Under the Radar: Apple at NAB

After four days at NAB I've noticed that even though Apple wasn't at the event, they certainly had a profound impact on the people that were there. I'm not talking about the Macs that were visible at so many of the booths; I'm talking about all of the iPhones and Apple laptops attendees had.

I noticed almost immediately after arriving at the expo on Monday that there was a surprisingly high concentration of iPhones in the crowds. So many, in fact, that it felt almost like I was back at Macworld Expo again. Sure, there were tons of Blackberrys, but the number iPhones was just crazy.

Since so many people come to NAB from outside the United States it stands to reason that many of the iPhones came from other countries, too. Turns out I was right, and I even got to play with an iPhone from Italy. It was unlocked and jailbroken since the iPhone isn't officially available in Italy yet. Yes, it was cool to play with, and seeing a VoIP app in action on the smartphone was just great.


The media center at NAB had a surprisingly high concentration of Macs as well. While the usual collection of MacBooks, MacBook Pros, and MacBook Airs were scattered throughout the room, there were also quite a few iBook G4s. The pre-Intel Macs were chugging right along and serving their users admirably.

On a side note, I noticed that the Macs tended to be clean, while the PC laptops tended to be grungy and dirty. Considering the small cross section of the human species I was watching, I don't feel comfortable saying that Mac users are clean and PC users need to take a bath. Feel free to use that information as you please.

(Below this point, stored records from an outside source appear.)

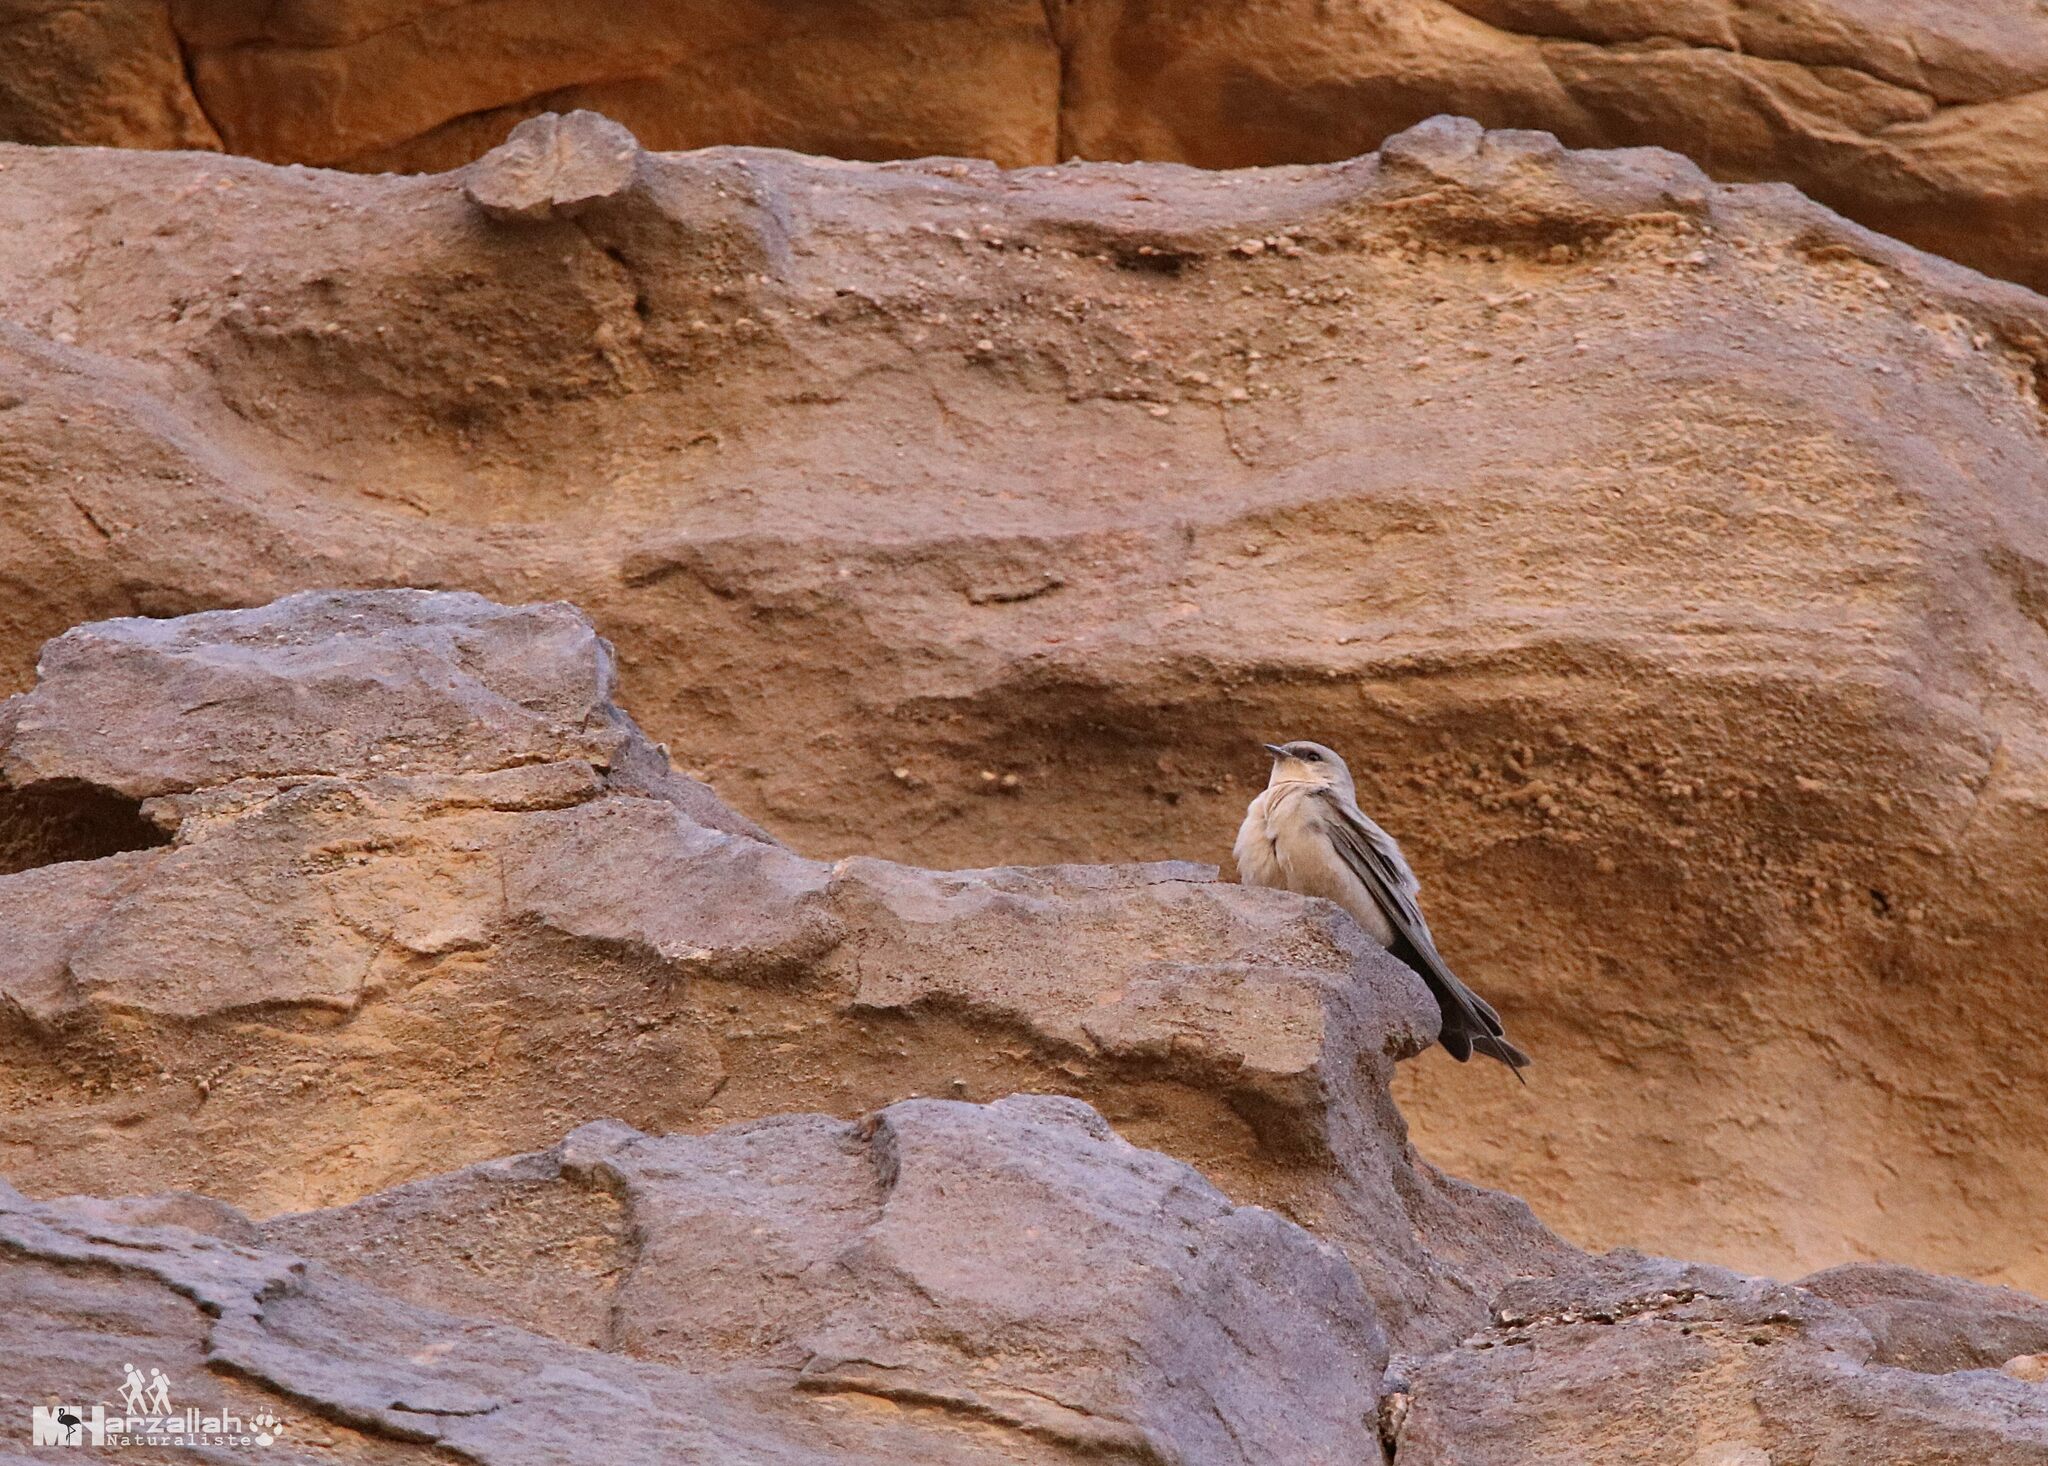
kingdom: Animalia
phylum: Chordata
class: Aves
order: Passeriformes
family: Hirundinidae
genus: Ptyonoprogne
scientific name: Ptyonoprogne fuligula
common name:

The expo itself didn't have a consistent hustle and bustle feel Wednesday afternoon. I'll attribute that to the fact that some attendees were heading home and couldn't stay any longer. Some booths were completely dead, while others seemed packed and overflowing.

There were, however, still plenty of great things to see. Bug.tv made quite an impression on me, and the Blackmagic Video Recorders from Blackmagic Design looked pretty cool, too.


Get this: the Blackmagic Video Recorders connect to your Mac via USB, then suck the video from pretty much any device you connect to them, convert the content for your iPod, iPhone, Apple TV, or Mac, and it all happens with a couple of mouse clicks.

NAB isn't a Mac or Apple-centric show, but you could still feel the Cupertino presence. There was a kind of Apple vibe both on and off the floor, and that tells me Apple's mainstream status has moved beyond the iPod to include the Mac and iPhone, too.